What’s your kitchen kryptonite? Any horrible, over-whelming and teary eyed confusion of burning pain experiences?


  • Page Clothier/A Velvet Leaf
    June 10, 2013 at 9:20 AM

    We have friends whose grandmother started a horseradish business along with a family dynasty in Beaverton Oregon, Beaver Horseradish. Can you IMAGINE the fumes migrating from that little house where the whole thing started in the early 1920’s? Whew! Love your blog!

    • Kristy Gardner
      June 10, 2013 at 1:17 PM

      O.M.G…. that woman must have had sinuses made of steel! Steel I tell you!!

  • Kirsten@FarmFreshFeasts
    June 11, 2013 at 2:00 AM

    I ate wasabi once, a big scoop of it on my finger, thinking it was (Larry the Cable Guy doing Tow Mater in Cars’ voice) pistachioooooo ice cream. Ok I didn’t think it was pistachio ice cream, but I did think it was some sort of pistachio butter or something. It was almost comical the super slow mo “noooo” from my brother to get me to stop, but too late.

    I think my eyeballs bled.

    Worst thing for me is that my throat seems to close when I am working with jalapeños. Luckily my daughter is fine, so guacamole is now her job.

    I’m remembering this if I ever get a big ass horseradish.
    Thanks, Kristy!

  • Lauren
    June 11, 2013 at 2:41 AM

    Oof. I am intrigued but terrified of this whole experience.
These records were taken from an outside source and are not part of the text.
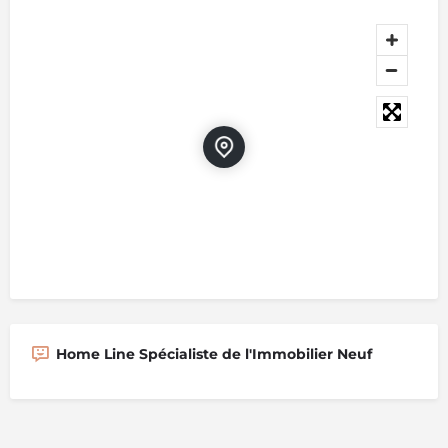
Home Line Spécialiste de l'Immobilier Neuf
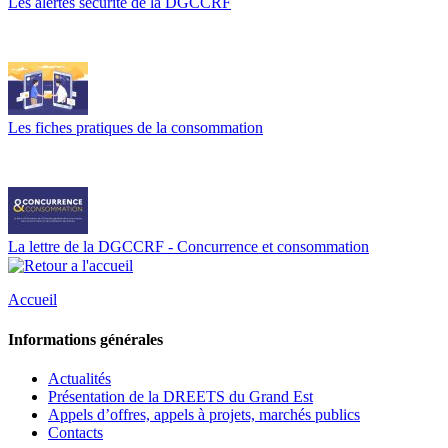
Les alertes sécurité de la DGCCRF
Les fiches pratiques de la consommation
La lettre de la DGCCRF - Concurrence et consommation
Accueil
Informations générales
Actualités
Présentation de la DREETS du Grand Est
Appels d’offres, appels à projets, marchés publics
Contacts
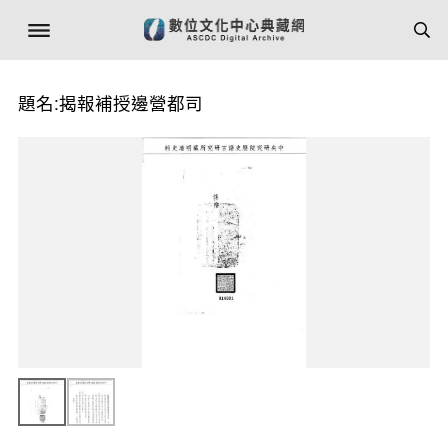
題名:揭報補授邊營都司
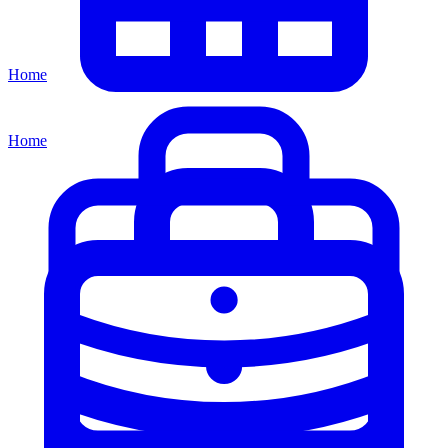
Home
Home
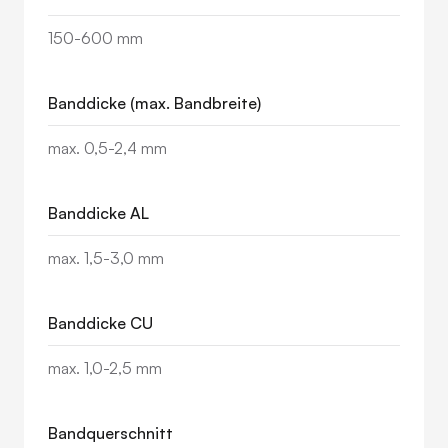
150-600 mm
Banddicke (max. Bandbreite)
max. 0,5-2,4 mm
Banddicke AL
max. 1,5-3,0 mm
Banddicke CU
max. 1,0-2,5 mm
Bandquerschnitt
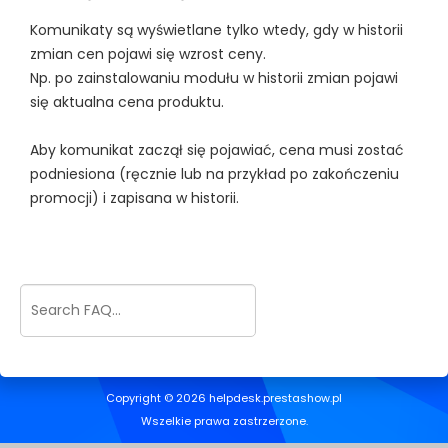
Komunikaty są wyświetlane tylko wtedy, gdy w historii
zmian cen pojawi się wzrost ceny.
Np. po zainstalowaniu modułu w historii zmian pojawi
się aktualna cena produktu.
Aby komunikat zaczął się pojawiać, cena musi zostać
podniesiona (ręcznie lub na przykład po zakończeniu
promocji) i zapisana w historii.
Copyright © 2026 helpdesk.prestashow.pl
Wszelkie prawa zastrzerzone.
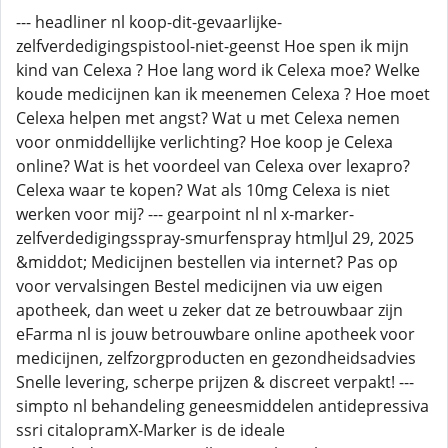
--- headliner nl koop-dit-gevaarlijke-
zelfverdedigingspistool-niet-geenst Hoe spen ik mijn
kind van Celexa ? Hoe lang word ik Celexa moe? Welke
koude medicijnen kan ik meenemen Celexa ? Hoe moet
Celexa helpen met angst? Wat u met Celexa nemen
voor onmiddellijke verlichting? Hoe koop je Celexa
online? Wat is het voordeel van Celexa over lexapro?
Celexa waar te kopen? Wat als 10mg Celexa is niet
werken voor mij? --- gearpoint nl nl x-marker-
zelfverdedigingsspray-smurfenspray htmlJul 29, 2025
&middot; Medicijnen bestellen via internet? Pas op
voor vervalsingen Bestel medicijnen via uw eigen
apotheek, dan weet u zeker dat ze betrouwbaar zijn
eFarma nl is jouw betrouwbare online apotheek voor
medicijnen, zelfzorgproducten en gezondheidsadvies
Snelle levering, scherpe prijzen & discreet verpakt! ---
simpto nl behandeling geneesmiddelen antidepressiva
ssri citalopramX-Marker is de ideale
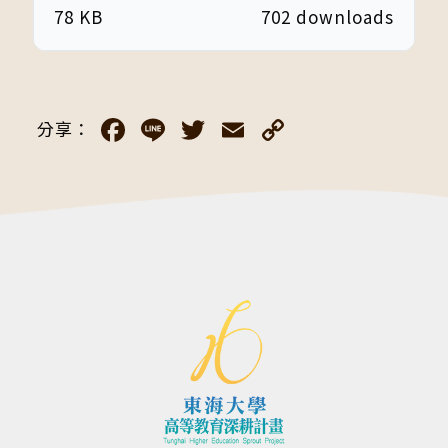
78 KB
702 downloads
Facebook
Line
Twitter
Email
Copy
分享：
Link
  • April @ The 21st Century Housewife
    June 13, 2013 at 3:09 PM

    I think you are seriously brave to tackle horseradish 🙂 Having said that I bet the fresh stuff tastes amazing. I’ve only ever had commercially prepared varieties.

  • Anonymous
    October 22, 2013 at 10:26 PM

    Trying this tonight. I process habanero peppers so this surely can’t be worse.

  • Anonymous
    October 30, 2013 at 8:00 PM

    the heat of your horseradish depends on the amount of time between grinding and setting with vinegar

  • Handful
    November 4, 2013 at 2:21 AM

    LOLOL Dad and the neighbor used to make horseradish. That is some strong stuff. Way more than store bought.
    My story is about making homemade wing sauce to can. Every recipe called for a bottle of this or that hot sauce. Sooooo… I made my OWN hot sauce. We had to evacuate the house critters and all.

  • Raj @
    September 22, 2014 at 1:54 AM

    I have a horseradish story too. Was making my own for the first time and the vinegar I used was coconut vinegar. I’d never heard of coconut vinegar before so tried it and it was super potent! Grated the horseradish, combined my ingredients in a bottle and shook it.
    I NEVER do this, EVER, but this one time I opened it and ND instead of wafting to smell it, I stuck my nose right in there and took a big sniff. My airways immediately shut closed and there was NO air moving in or out of me! I was on my tip toes grasping the edge of the sing thinking “THIS is IT. This is how it ends!”
    Finally I was able to gasp and gulp some air, followed by the most violent coughing that lasted for what seemed like forever but I believe was 10 minutes. When it was all done I was certain that I had either herniated something or cracked a rib.
    I ended up alright and (more importantly) the horseradish was the best I’d ever had.